▶ _Task to carry out_:
Without including any picture, transcribe the entries below word for word.

▶ _Exercise data_:
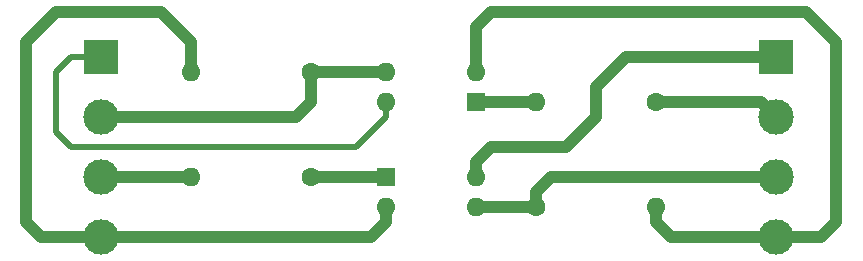
<source format=gbr>
G04 #@! TF.GenerationSoftware,KiCad,Pcbnew,(5.1.5)-3*
G04 #@! TF.CreationDate,2020-05-02T00:05:06+08:00*
G04 #@! TF.ProjectId,uartIsolator,75617274-4973-46f6-9c61-746f722e6b69,rev?*
G04 #@! TF.SameCoordinates,Original*
G04 #@! TF.FileFunction,Copper,L2,Bot*
G04 #@! TF.FilePolarity,Positive*
%FSLAX46Y46*%
G04 Gerber Fmt 4.6, Leading zero omitted, Abs format (unit mm)*
G04 Created by KiCad (PCBNEW (5.1.5)-3) date 2020-05-02 00:05:06*
%MOMM*%
%LPD*%
G04 APERTURE LIST*
%ADD10O,1.600000X1.600000*%
%ADD11R,1.600000X1.600000*%
%ADD12C,1.600000*%
%ADD13C,3.000000*%
%ADD14R,3.000000X3.000000*%
%ADD15C,1.000000*%
%ADD16C,0.500000*%
G04 APERTURE END LIST*
D10*
X167620000Y-68580000D03*
X175240000Y-66040000D03*
X167620000Y-66040000D03*
D11*
X175240000Y-68580000D03*
D10*
X175260000Y-74930000D03*
X167640000Y-77470000D03*
X175260000Y-77470000D03*
D11*
X167640000Y-74930000D03*
D10*
X180340000Y-68580000D03*
D12*
X190500000Y-68580000D03*
D10*
X190500000Y-77470000D03*
D12*
X180340000Y-77470000D03*
D10*
X151130000Y-66040000D03*
D12*
X161290000Y-66040000D03*
D10*
X151130000Y-74930000D03*
D12*
X161290000Y-74930000D03*
D13*
X200660000Y-80010000D03*
D14*
X200660000Y-64770000D03*
D13*
X200660000Y-74930000D03*
X200660000Y-69850000D03*
X143510000Y-80010000D03*
D14*
X143510000Y-64770000D03*
D13*
X143510000Y-74930000D03*
X143510000Y-69850000D03*
D15*
X167640000Y-77470000D02*
X167640000Y-78740000D01*
X166370000Y-80010000D02*
X143510000Y-80010000D01*
X167640000Y-78740000D02*
X166370000Y-80010000D01*
X151130000Y-66040000D02*
X151130000Y-63500000D01*
X151130000Y-63500000D02*
X148590000Y-60960000D01*
X148590000Y-60960000D02*
X139700000Y-60960000D01*
X139700000Y-60960000D02*
X137160000Y-63500000D01*
X137160000Y-63500000D02*
X137160000Y-78740000D01*
X138430000Y-80010000D02*
X143510000Y-80010000D01*
X137160000Y-78740000D02*
X138430000Y-80010000D01*
D16*
X167620000Y-68580000D02*
X167620000Y-69870000D01*
X167620000Y-69870000D02*
X165100000Y-72390000D01*
X165100000Y-72390000D02*
X140970000Y-72390000D01*
X140970000Y-72390000D02*
X139700000Y-71120000D01*
X139700000Y-71120000D02*
X139700000Y-66040000D01*
X140970000Y-64770000D02*
X143510000Y-64770000D01*
X139700000Y-66040000D02*
X140970000Y-64770000D01*
D15*
X143510000Y-74930000D02*
X151130000Y-74930000D01*
X161290000Y-66040000D02*
X161290000Y-68580000D01*
X160020000Y-69850000D02*
X143510000Y-69850000D01*
X161290000Y-68580000D02*
X160020000Y-69850000D01*
X161290000Y-66040000D02*
X167620000Y-66040000D01*
X190500000Y-78740000D02*
X190500000Y-77470000D01*
X200660000Y-80010000D02*
X191770000Y-80010000D01*
X191770000Y-80010000D02*
X190500000Y-78740000D01*
X175240000Y-62250000D02*
X175240000Y-66040000D01*
X176530000Y-60960000D02*
X175240000Y-62250000D01*
X205740000Y-78740000D02*
X205740000Y-63500000D01*
X205740000Y-63500000D02*
X203200000Y-60960000D01*
X200660000Y-80010000D02*
X204470000Y-80010000D01*
X204470000Y-80010000D02*
X205740000Y-78740000D01*
X203200000Y-60960000D02*
X176530000Y-60960000D01*
X176530000Y-72390000D02*
X175260000Y-73660000D01*
X187960000Y-64770000D02*
X185420000Y-67310000D01*
X200660000Y-64770000D02*
X187960000Y-64770000D01*
X175260000Y-73660000D02*
X175260000Y-74930000D01*
X185420000Y-67310000D02*
X185420000Y-69850000D01*
X185420000Y-69850000D02*
X182880000Y-72390000D01*
X182880000Y-72390000D02*
X176530000Y-72390000D01*
X175260000Y-77470000D02*
X180340000Y-77470000D01*
X180340000Y-77470000D02*
X180340000Y-76200000D01*
X180340000Y-76200000D02*
X181610000Y-74930000D01*
X181610000Y-74930000D02*
X200660000Y-74930000D01*
X199390000Y-68580000D02*
X200660000Y-69850000D01*
X190500000Y-68580000D02*
X199390000Y-68580000D01*
X161290000Y-74930000D02*
X167640000Y-74930000D01*
X175240000Y-68580000D02*
X180340000Y-68580000D01*
M02*

</source>
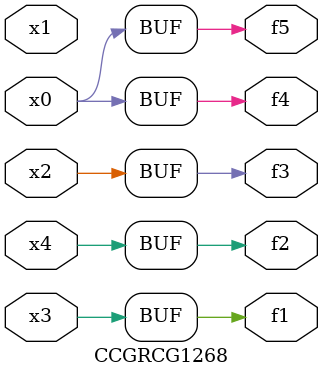
<source format=v>
module CCGRCG1268(
	input x0, x1, x2, x3, x4,
	output f1, f2, f3, f4, f5
);
	assign f1 = x3;
	assign f2 = x4;
	assign f3 = x2;
	assign f4 = x0;
	assign f5 = x0;
endmodule

</source>
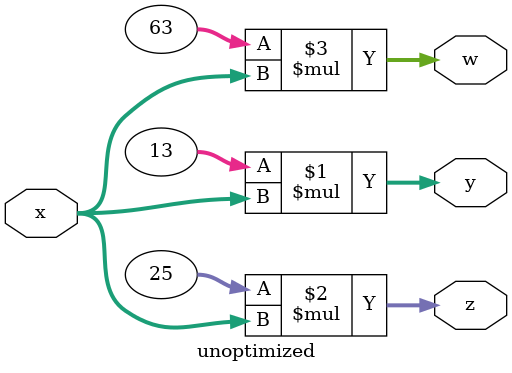
<source format=v>
module unoptimized(
    input [31:0] x,
    output [31:0] y,
    output [31:0] z,
    output [31:0] w
);

assign y = 13 * x ;
assign z = 25 * x ;
assign w = 63 * x ;

endmodule

</source>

▶ _Finished exercise_:
<source format=gbr>
G04 #@! TF.GenerationSoftware,KiCad,Pcbnew,(5.1.5)-3*
G04 #@! TF.CreationDate,2020-05-02T00:05:06+08:00*
G04 #@! TF.ProjectId,uartIsolator,75617274-4973-46f6-9c61-746f722e6b69,rev?*
G04 #@! TF.SameCoordinates,Original*
G04 #@! TF.FileFunction,Copper,L2,Bot*
G04 #@! TF.FilePolarity,Positive*
%FSLAX46Y46*%
G04 Gerber Fmt 4.6, Leading zero omitted, Abs format (unit mm)*
G04 Created by KiCad (PCBNEW (5.1.5)-3) date 2020-05-02 00:05:06*
%MOMM*%
%LPD*%
G04 APERTURE LIST*
%ADD10O,1.600000X1.600000*%
%ADD11R,1.600000X1.600000*%
%ADD12C,1.600000*%
%ADD13C,3.000000*%
%ADD14R,3.000000X3.000000*%
%ADD15C,1.000000*%
%ADD16C,0.500000*%
G04 APERTURE END LIST*
D10*
X167620000Y-68580000D03*
X175240000Y-66040000D03*
X167620000Y-66040000D03*
D11*
X175240000Y-68580000D03*
D10*
X175260000Y-74930000D03*
X167640000Y-77470000D03*
X175260000Y-77470000D03*
D11*
X167640000Y-74930000D03*
D10*
X180340000Y-68580000D03*
D12*
X190500000Y-68580000D03*
D10*
X190500000Y-77470000D03*
D12*
X180340000Y-77470000D03*
D10*
X151130000Y-66040000D03*
D12*
X161290000Y-66040000D03*
D10*
X151130000Y-74930000D03*
D12*
X161290000Y-74930000D03*
D13*
X200660000Y-80010000D03*
D14*
X200660000Y-64770000D03*
D13*
X200660000Y-74930000D03*
X200660000Y-69850000D03*
X143510000Y-80010000D03*
D14*
X143510000Y-64770000D03*
D13*
X143510000Y-74930000D03*
X143510000Y-69850000D03*
D15*
X167640000Y-77470000D02*
X167640000Y-78740000D01*
X166370000Y-80010000D02*
X143510000Y-80010000D01*
X167640000Y-78740000D02*
X166370000Y-80010000D01*
X151130000Y-66040000D02*
X151130000Y-63500000D01*
X151130000Y-63500000D02*
X148590000Y-60960000D01*
X148590000Y-60960000D02*
X139700000Y-60960000D01*
X139700000Y-60960000D02*
X137160000Y-63500000D01*
X137160000Y-63500000D02*
X137160000Y-78740000D01*
X138430000Y-80010000D02*
X143510000Y-80010000D01*
X137160000Y-78740000D02*
X138430000Y-80010000D01*
D16*
X167620000Y-68580000D02*
X167620000Y-69870000D01*
X167620000Y-69870000D02*
X165100000Y-72390000D01*
X165100000Y-72390000D02*
X140970000Y-72390000D01*
X140970000Y-72390000D02*
X139700000Y-71120000D01*
X139700000Y-71120000D02*
X139700000Y-66040000D01*
X140970000Y-64770000D02*
X143510000Y-64770000D01*
X139700000Y-66040000D02*
X140970000Y-64770000D01*
D15*
X143510000Y-74930000D02*
X151130000Y-74930000D01*
X161290000Y-66040000D02*
X161290000Y-68580000D01*
X160020000Y-69850000D02*
X143510000Y-69850000D01*
X161290000Y-68580000D02*
X160020000Y-69850000D01*
X161290000Y-66040000D02*
X167620000Y-66040000D01*
X190500000Y-78740000D02*
X190500000Y-77470000D01*
X200660000Y-80010000D02*
X191770000Y-80010000D01*
X191770000Y-80010000D02*
X190500000Y-78740000D01*
X175240000Y-62250000D02*
X175240000Y-66040000D01*
X176530000Y-60960000D02*
X175240000Y-62250000D01*
X205740000Y-78740000D02*
X205740000Y-63500000D01*
X205740000Y-63500000D02*
X203200000Y-60960000D01*
X200660000Y-80010000D02*
X204470000Y-80010000D01*
X204470000Y-80010000D02*
X205740000Y-78740000D01*
X203200000Y-60960000D02*
X176530000Y-60960000D01*
X176530000Y-72390000D02*
X175260000Y-73660000D01*
X187960000Y-64770000D02*
X185420000Y-67310000D01*
X200660000Y-64770000D02*
X187960000Y-64770000D01*
X175260000Y-73660000D02*
X175260000Y-74930000D01*
X185420000Y-67310000D02*
X185420000Y-69850000D01*
X185420000Y-69850000D02*
X182880000Y-72390000D01*
X182880000Y-72390000D02*
X176530000Y-72390000D01*
X175260000Y-77470000D02*
X180340000Y-77470000D01*
X180340000Y-77470000D02*
X180340000Y-76200000D01*
X180340000Y-76200000D02*
X181610000Y-74930000D01*
X181610000Y-74930000D02*
X200660000Y-74930000D01*
X199390000Y-68580000D02*
X200660000Y-69850000D01*
X190500000Y-68580000D02*
X199390000Y-68580000D01*
X161290000Y-74930000D02*
X167640000Y-74930000D01*
X175240000Y-68580000D02*
X180340000Y-68580000D01*
M02*

</source>
<source format=v>
module CCGRCG1268(
	input x0, x1, x2, x3, x4,
	output f1, f2, f3, f4, f5
);
	assign f1 = x3;
	assign f2 = x4;
	assign f3 = x2;
	assign f4 = x0;
	assign f5 = x0;
endmodule

</source>
<source format=v>
module unoptimized(
    input [31:0] x,
    output [31:0] y,
    output [31:0] z,
    output [31:0] w
);

assign y = 13 * x ;
assign z = 25 * x ;
assign w = 63 * x ;

endmodule

</source>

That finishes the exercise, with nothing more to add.